Author : Jan Dr. Fellerer,Robert Pyrah,Marius Turda
Publisher : Routledge
Page : 506 pages
File Size : 47,5 Mb
Release : 2019-08-16
Category : History
ISBN : 9781000497274

Get Book

Identities In-Between in East-Central Europe by Jan Dr. Fellerer,Robert Pyrah,Marius Turda Pdf

This volume addresses the question of ‘identity’ in East-Central Europe. It engages with a specific definition of ‘sub-cultures’ over the period from c. 1900 to the present and proposes novel ways in which the term can be used with the purpose of understanding identities that do not conform to the fixed, standard categories imposed from the top down, such as ‘ethnic group’, ‘majority’ or ‘minority’. Instead, a ‘sub-culture’ is an identity that sits between these categories. It may blend languages, e.g. dialect forms, cultural practices, ethnic and social identifications, or religious affiliations as well as concepts of race and biology that, similarly, sit outside national projects.

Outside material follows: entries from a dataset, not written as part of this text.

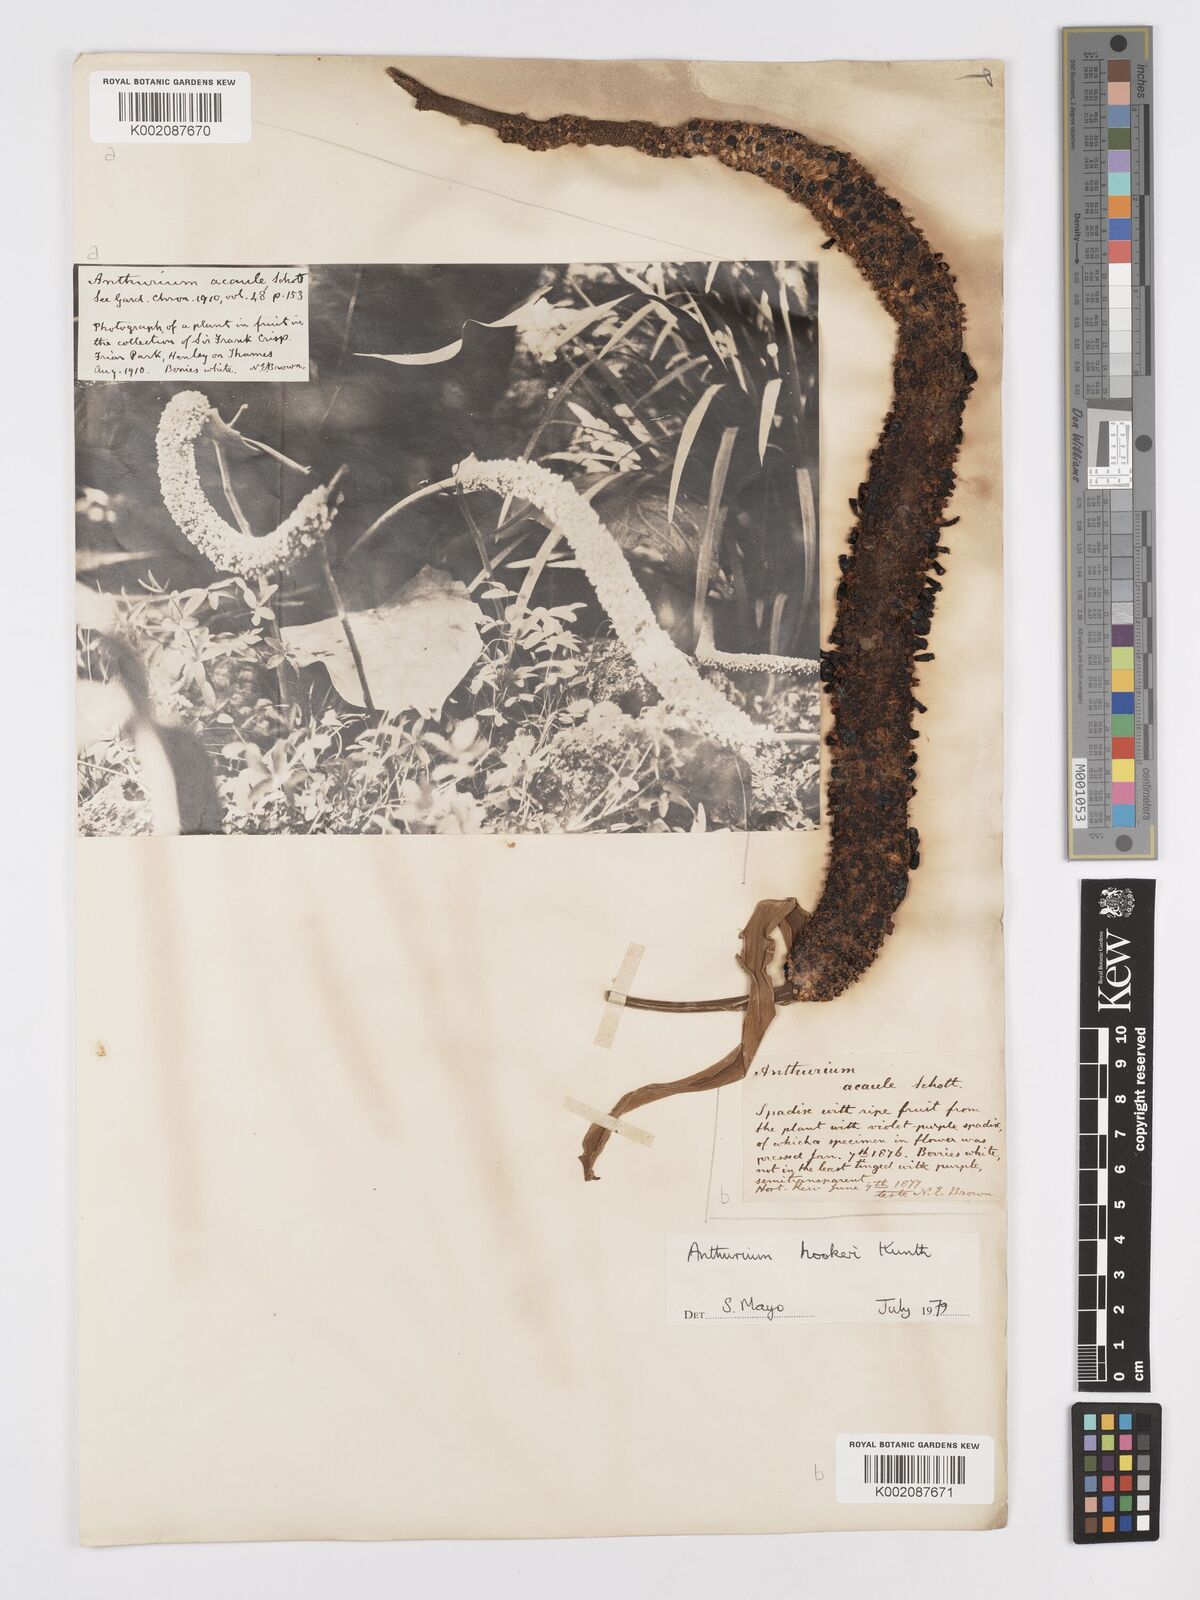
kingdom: Plantae
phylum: Tracheophyta
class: Liliopsida
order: Alismatales
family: Araceae
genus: Anthurium
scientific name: Anthurium hookeri
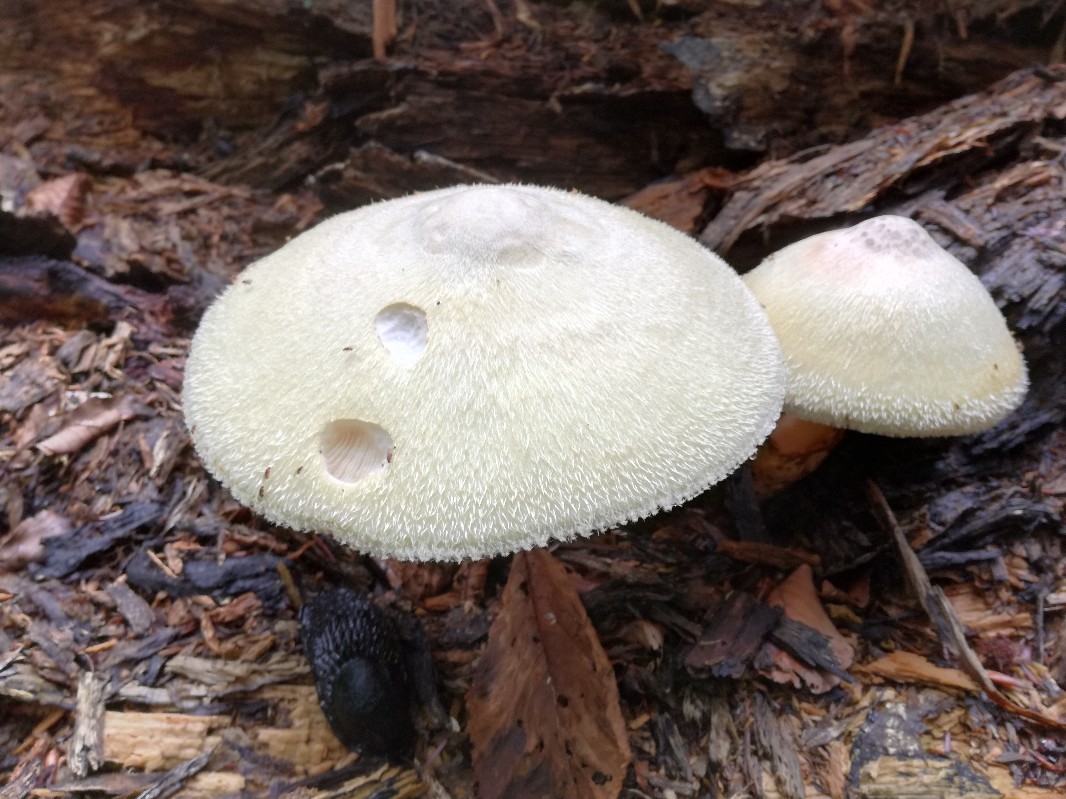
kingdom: Fungi
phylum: Basidiomycota
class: Agaricomycetes
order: Agaricales
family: Pluteaceae
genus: Volvariella
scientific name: Volvariella bombycina
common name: silkehåret posesvamp
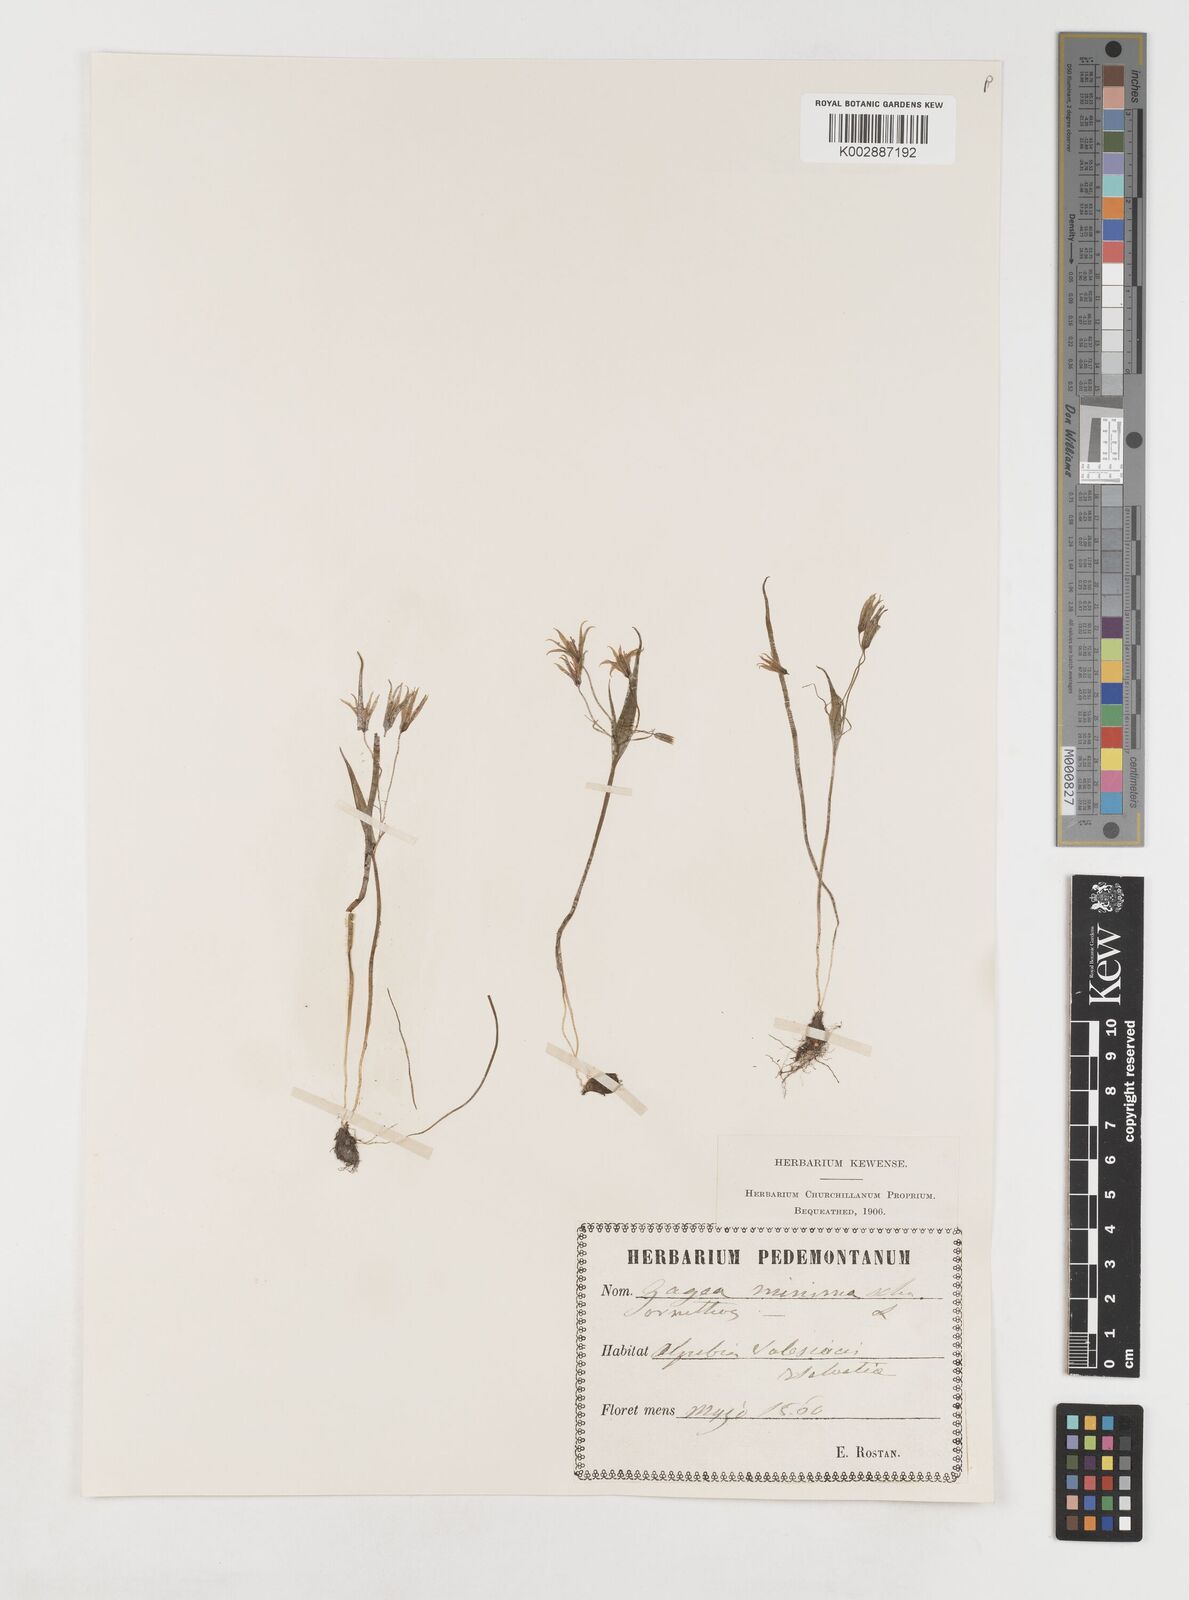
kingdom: Plantae
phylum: Tracheophyta
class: Liliopsida
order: Liliales
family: Liliaceae
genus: Gagea
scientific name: Gagea minima
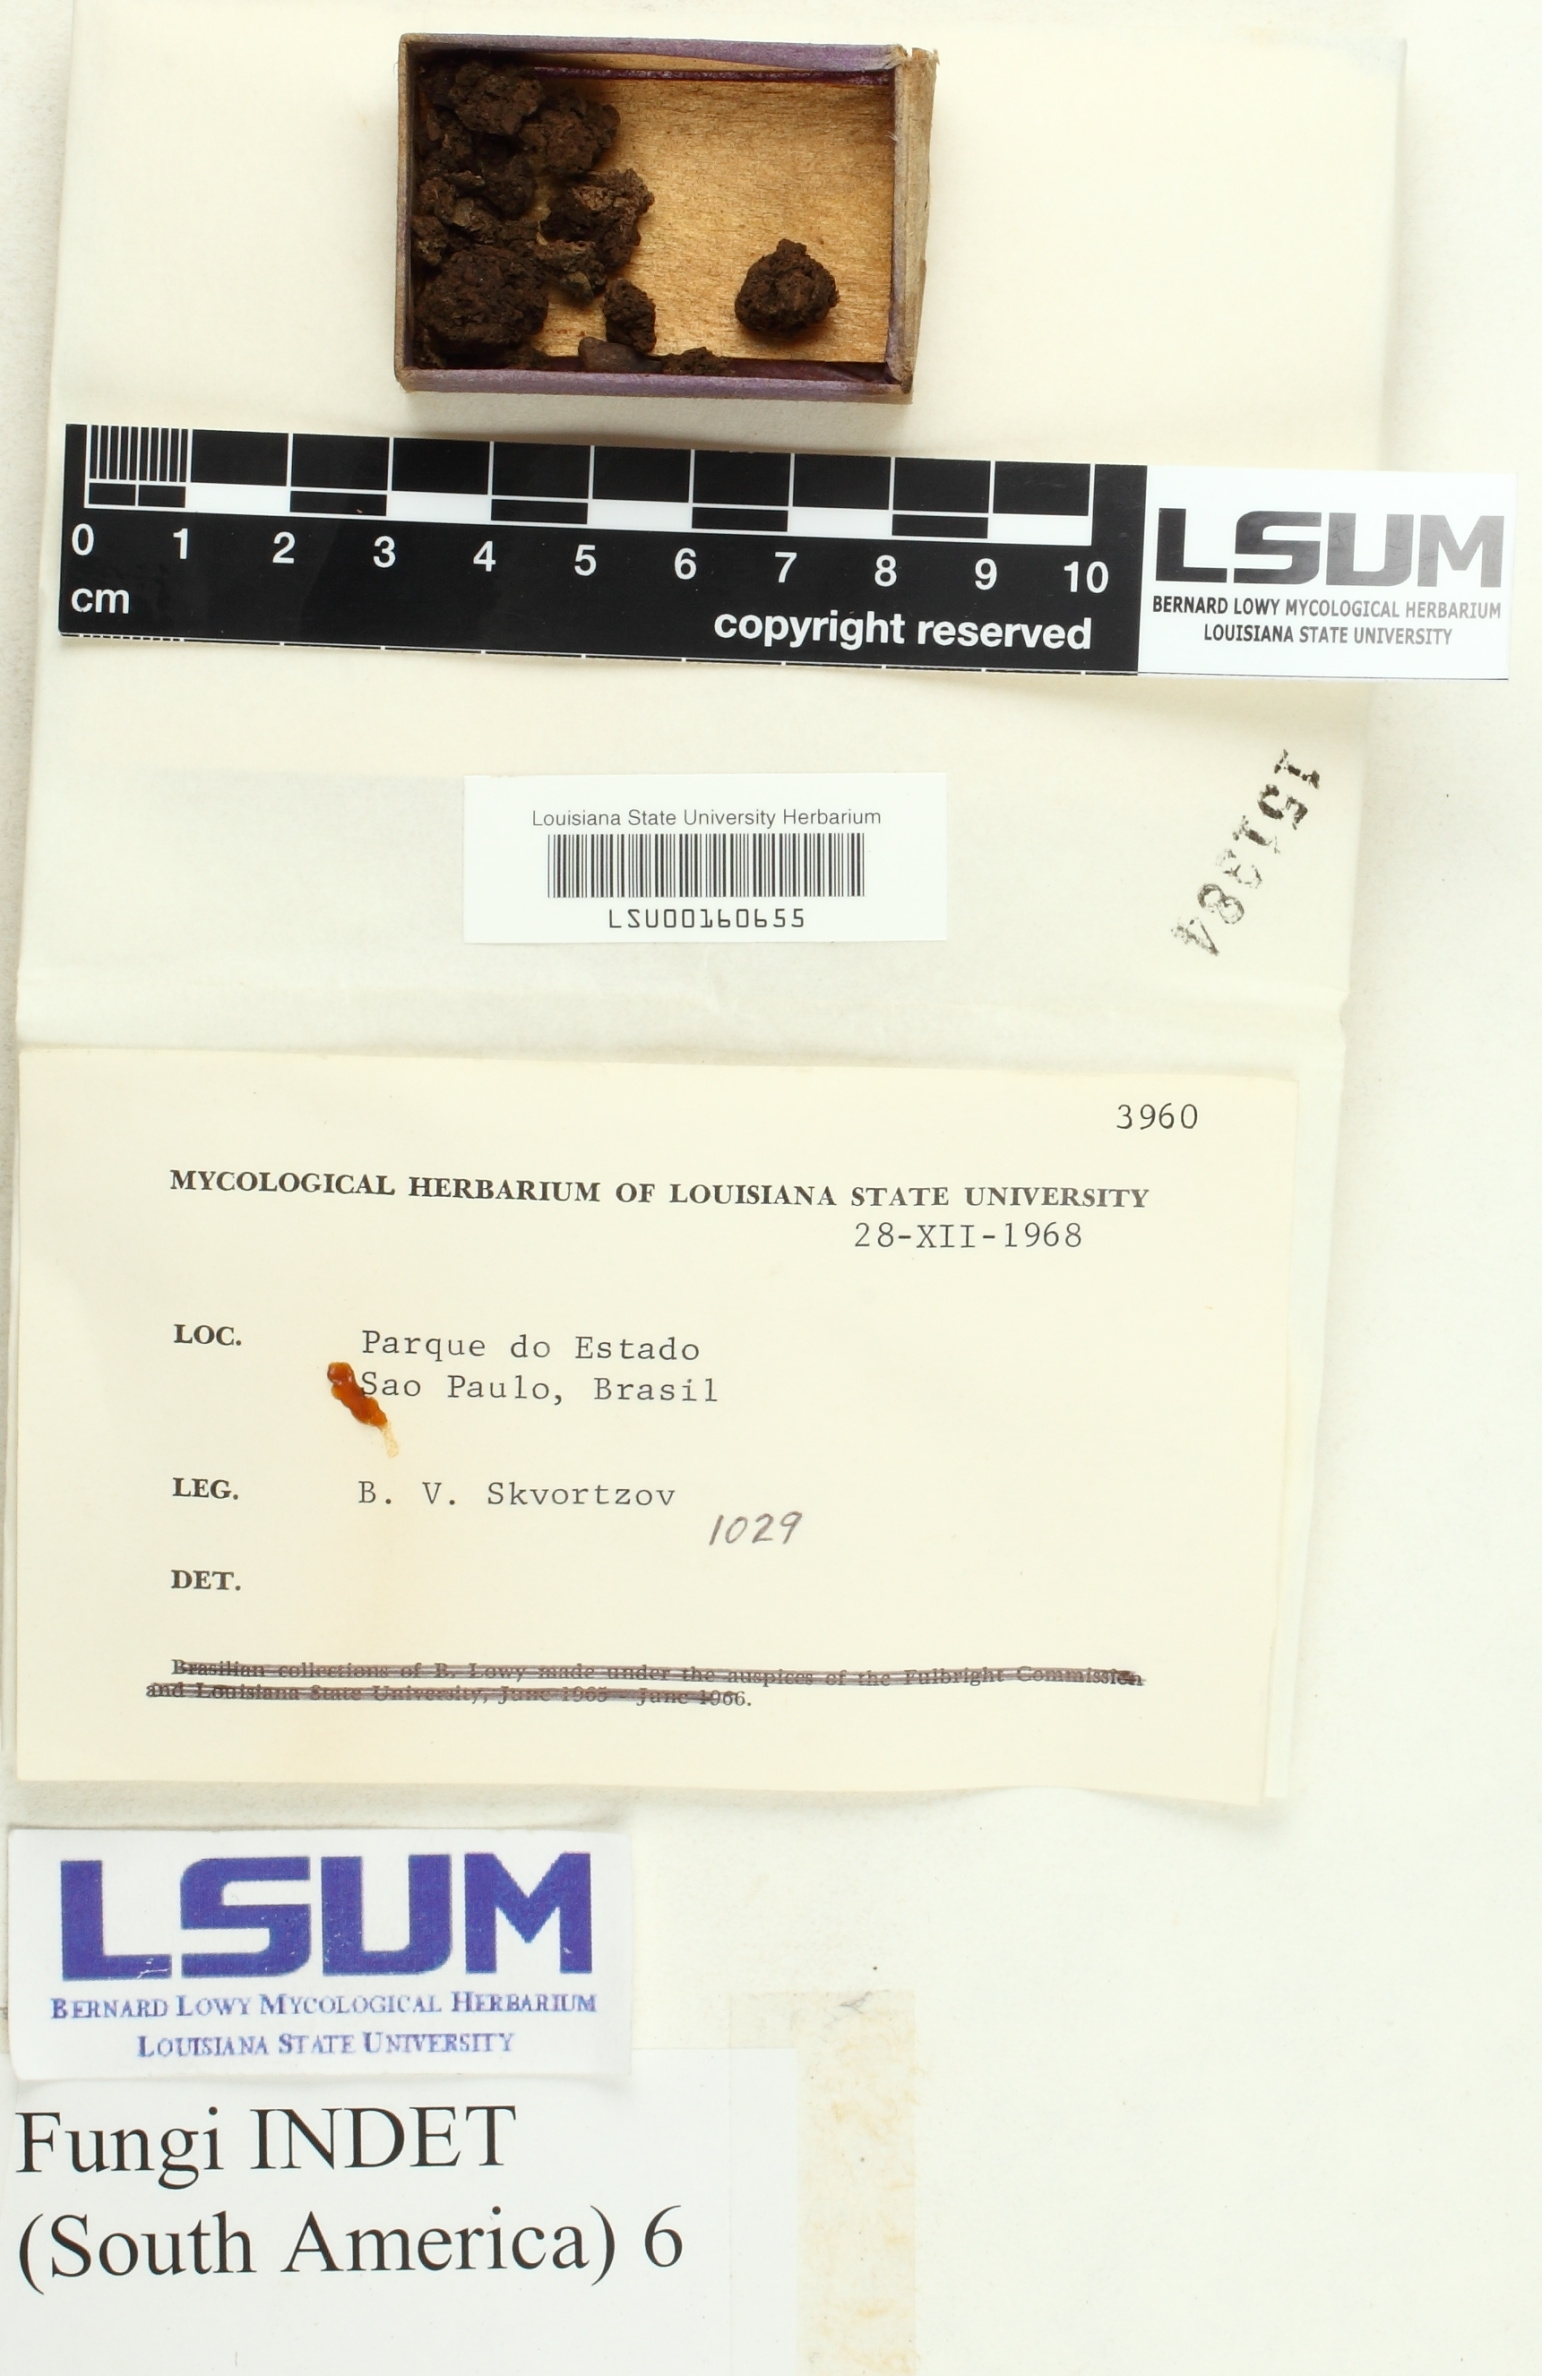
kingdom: Fungi
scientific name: Fungi
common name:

Print Culture at the Crossroads

Author : Elizabeth Dillenburg,Howard Paul Louthan,Drew B. Thomas
Publisher : BRILL
Page : 566 pages
File Size : 43,9 Mb
Release : 2021-08-30
Category : History
ISBN : 9789004462342

Get Book

Print Culture at the Crossroads by Elizabeth Dillenburg,Howard Paul Louthan,Drew B. Thomas Pdf

This book investigates the importance of printing in early-modern Central Europe, revealing a complicated web of connections linking printers and scholars, Jews and Christians, from the Baltic to the Adriatic.